[Task item] Transcribe the listing below only from the line with "Service & Zubehör" up to and including the line with "نحوه شستشوی ملحفه".

[Data records]
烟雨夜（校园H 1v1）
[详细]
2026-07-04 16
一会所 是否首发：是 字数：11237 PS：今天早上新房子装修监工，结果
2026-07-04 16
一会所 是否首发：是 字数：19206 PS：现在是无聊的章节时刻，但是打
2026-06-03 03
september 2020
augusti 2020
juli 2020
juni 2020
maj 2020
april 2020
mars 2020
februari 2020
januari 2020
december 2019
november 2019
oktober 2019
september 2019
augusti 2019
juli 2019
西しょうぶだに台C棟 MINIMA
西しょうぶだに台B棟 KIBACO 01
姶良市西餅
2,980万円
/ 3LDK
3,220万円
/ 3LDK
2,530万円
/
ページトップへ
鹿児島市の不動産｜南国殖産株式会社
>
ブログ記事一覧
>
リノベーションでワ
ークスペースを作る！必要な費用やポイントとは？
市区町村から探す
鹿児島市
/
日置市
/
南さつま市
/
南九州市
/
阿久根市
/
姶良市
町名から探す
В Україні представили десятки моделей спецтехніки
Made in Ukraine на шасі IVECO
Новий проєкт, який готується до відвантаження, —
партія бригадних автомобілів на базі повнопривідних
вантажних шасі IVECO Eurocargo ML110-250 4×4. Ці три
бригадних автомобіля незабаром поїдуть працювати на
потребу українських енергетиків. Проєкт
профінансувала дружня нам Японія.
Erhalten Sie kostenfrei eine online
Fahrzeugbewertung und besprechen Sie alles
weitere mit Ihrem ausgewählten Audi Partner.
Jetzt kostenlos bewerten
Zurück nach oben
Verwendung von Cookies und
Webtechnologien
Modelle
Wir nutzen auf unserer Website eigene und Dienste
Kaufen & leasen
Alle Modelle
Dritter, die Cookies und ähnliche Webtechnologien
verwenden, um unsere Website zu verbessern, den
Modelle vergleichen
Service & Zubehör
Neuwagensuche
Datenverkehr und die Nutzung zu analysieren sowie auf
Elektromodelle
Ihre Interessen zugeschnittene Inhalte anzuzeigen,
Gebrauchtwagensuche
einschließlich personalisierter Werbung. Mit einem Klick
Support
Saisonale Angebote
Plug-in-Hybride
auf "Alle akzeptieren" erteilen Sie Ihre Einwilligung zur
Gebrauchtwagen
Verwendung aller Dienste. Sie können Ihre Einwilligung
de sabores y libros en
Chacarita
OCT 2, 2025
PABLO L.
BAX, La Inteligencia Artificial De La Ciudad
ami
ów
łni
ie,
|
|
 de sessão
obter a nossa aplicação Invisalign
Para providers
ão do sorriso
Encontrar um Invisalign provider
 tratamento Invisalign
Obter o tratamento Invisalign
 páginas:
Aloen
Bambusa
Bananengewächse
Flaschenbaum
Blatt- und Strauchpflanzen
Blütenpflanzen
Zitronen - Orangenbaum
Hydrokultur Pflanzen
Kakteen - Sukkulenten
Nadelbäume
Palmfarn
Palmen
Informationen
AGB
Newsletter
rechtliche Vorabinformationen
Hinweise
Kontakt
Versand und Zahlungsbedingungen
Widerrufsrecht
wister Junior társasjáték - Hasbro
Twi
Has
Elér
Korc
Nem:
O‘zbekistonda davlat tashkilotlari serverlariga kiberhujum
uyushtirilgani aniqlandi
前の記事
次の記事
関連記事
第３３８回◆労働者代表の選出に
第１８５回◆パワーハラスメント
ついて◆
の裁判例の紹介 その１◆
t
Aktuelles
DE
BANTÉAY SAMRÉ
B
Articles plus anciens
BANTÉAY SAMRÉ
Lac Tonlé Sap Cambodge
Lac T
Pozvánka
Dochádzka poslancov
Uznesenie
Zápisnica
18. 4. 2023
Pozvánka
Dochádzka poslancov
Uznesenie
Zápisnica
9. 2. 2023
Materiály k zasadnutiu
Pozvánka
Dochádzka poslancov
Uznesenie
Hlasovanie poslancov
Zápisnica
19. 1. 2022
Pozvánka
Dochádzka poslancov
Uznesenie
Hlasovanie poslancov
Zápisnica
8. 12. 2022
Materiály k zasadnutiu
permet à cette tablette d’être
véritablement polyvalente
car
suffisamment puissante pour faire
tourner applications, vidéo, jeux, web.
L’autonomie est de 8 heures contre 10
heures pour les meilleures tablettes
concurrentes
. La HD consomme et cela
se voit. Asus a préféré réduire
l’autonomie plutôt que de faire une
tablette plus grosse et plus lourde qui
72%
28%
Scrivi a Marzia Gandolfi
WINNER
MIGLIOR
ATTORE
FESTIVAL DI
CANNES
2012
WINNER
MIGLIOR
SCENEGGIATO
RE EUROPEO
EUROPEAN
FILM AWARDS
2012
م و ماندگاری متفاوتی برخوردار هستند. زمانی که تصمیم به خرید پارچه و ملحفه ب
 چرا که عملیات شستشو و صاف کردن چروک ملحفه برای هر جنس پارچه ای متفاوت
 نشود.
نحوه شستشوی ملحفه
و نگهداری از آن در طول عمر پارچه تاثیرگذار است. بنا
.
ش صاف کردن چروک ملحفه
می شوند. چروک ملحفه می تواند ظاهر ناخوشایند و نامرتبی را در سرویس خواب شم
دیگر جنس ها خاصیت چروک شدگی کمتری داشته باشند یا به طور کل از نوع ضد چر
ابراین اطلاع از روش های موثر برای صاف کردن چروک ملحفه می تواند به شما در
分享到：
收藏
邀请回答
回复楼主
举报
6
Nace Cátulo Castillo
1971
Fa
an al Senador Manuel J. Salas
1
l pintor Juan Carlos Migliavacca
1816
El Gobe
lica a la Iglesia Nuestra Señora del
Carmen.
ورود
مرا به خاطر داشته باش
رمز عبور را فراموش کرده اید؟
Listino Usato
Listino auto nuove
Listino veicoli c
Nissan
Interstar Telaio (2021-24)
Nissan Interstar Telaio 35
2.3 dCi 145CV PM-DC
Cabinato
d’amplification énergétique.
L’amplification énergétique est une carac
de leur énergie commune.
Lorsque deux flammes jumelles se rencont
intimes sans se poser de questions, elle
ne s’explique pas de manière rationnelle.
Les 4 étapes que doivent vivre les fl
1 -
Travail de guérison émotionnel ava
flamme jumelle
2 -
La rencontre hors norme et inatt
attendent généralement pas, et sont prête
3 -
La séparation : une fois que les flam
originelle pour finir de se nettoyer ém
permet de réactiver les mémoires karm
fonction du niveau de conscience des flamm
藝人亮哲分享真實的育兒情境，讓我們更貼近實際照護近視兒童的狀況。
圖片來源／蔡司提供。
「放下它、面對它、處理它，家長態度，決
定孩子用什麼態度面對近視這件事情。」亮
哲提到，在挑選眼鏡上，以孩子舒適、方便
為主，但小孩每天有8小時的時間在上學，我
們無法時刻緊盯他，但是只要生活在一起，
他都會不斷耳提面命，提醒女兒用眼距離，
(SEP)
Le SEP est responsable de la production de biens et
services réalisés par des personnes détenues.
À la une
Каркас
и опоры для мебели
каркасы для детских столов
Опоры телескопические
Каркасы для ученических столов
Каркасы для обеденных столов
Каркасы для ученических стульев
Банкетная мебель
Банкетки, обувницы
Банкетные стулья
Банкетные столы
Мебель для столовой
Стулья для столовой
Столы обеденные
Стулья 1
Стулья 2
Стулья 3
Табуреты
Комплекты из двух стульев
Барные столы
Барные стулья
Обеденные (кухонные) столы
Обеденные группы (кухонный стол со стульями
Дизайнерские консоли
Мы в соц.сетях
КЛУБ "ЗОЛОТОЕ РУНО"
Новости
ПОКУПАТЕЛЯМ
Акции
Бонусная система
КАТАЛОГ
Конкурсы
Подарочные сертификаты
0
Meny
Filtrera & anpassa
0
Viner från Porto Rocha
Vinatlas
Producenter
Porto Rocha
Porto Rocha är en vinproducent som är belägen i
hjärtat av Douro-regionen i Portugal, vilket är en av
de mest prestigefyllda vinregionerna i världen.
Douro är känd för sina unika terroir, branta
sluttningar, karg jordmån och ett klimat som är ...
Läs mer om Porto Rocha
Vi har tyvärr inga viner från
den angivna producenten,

[Result of the exercise]
Service & Zubehör
Neuwagensuche
Datenverkehr und die Nutzung zu analysieren sowie auf
Elektromodelle
Ihre Interessen zugeschnittene Inhalte anzuzeigen,
Gebrauchtwagensuche
einschließlich personalisierter Werbung. Mit einem Klick
Support
Saisonale Angebote
Plug-in-Hybride
auf "Alle akzeptieren" erteilen Sie Ihre Einwilligung zur
Gebrauchtwagen
Verwendung aller Dienste. Sie können Ihre Einwilligung
de sabores y libros en
Chacarita
OCT 2, 2025
PABLO L.
BAX, La Inteligencia Artificial De La Ciudad
ami
ów
łni
ie,
|
|
 de sessão
obter a nossa aplicação Invisalign
Para providers
ão do sorriso
Encontrar um Invisalign provider
 tratamento Invisalign
Obter o tratamento Invisalign
 páginas:
Aloen
Bambusa
Bananengewächse
Flaschenbaum
Blatt- und Strauchpflanzen
Blütenpflanzen
Zitronen - Orangenbaum
Hydrokultur Pflanzen
Kakteen - Sukkulenten
Nadelbäume
Palmfarn
Palmen
Informationen
AGB
Newsletter
rechtliche Vorabinformationen
Hinweise
Kontakt
Versand und Zahlungsbedingungen
Widerrufsrecht
wister Junior társasjáték - Hasbro
Twi
Has
Elér
Korc
Nem:
O‘zbekistonda davlat tashkilotlari serverlariga kiberhujum
uyushtirilgani aniqlandi
前の記事
次の記事
関連記事
第３３８回◆労働者代表の選出に
第１８５回◆パワーハラスメント
ついて◆
の裁判例の紹介 その１◆
t
Aktuelles
DE
BANTÉAY SAMRÉ
B
Articles plus anciens
BANTÉAY SAMRÉ
Lac Tonlé Sap Cambodge
Lac T
Pozvánka
Dochádzka poslancov
Uznesenie
Zápisnica
18. 4. 2023
Pozvánka
Dochádzka poslancov
Uznesenie
Zápisnica
9. 2. 2023
Materiály k zasadnutiu
Pozvánka
Dochádzka poslancov
Uznesenie
Hlasovanie poslancov
Zápisnica
19. 1. 2022
Pozvánka
Dochádzka poslancov
Uznesenie
Hlasovanie poslancov
Zápisnica
8. 12. 2022
Materiály k zasadnutiu
permet à cette tablette d’être
véritablement polyvalente
car
suffisamment puissante pour faire
tourner applications, vidéo, jeux, web.
L’autonomie est de 8 heures contre 10
heures pour les meilleures tablettes
concurrentes
. La HD consomme et cela
se voit. Asus a préféré réduire
l’autonomie plutôt que de faire une
tablette plus grosse et plus lourde qui
72%
28%
Scrivi a Marzia Gandolfi
WINNER
MIGLIOR
ATTORE
FESTIVAL DI
CANNES
2012
WINNER
MIGLIOR
SCENEGGIATO
RE EUROPEO
EUROPEAN
FILM AWARDS
2012
م و ماندگاری متفاوتی برخوردار هستند. زمانی که تصمیم به خرید پارچه و ملحفه ب
 چرا که عملیات شستشو و صاف کردن چروک ملحفه برای هر جنس پارچه ای متفاوت
 نشود.
نحوه شستشوی ملحفه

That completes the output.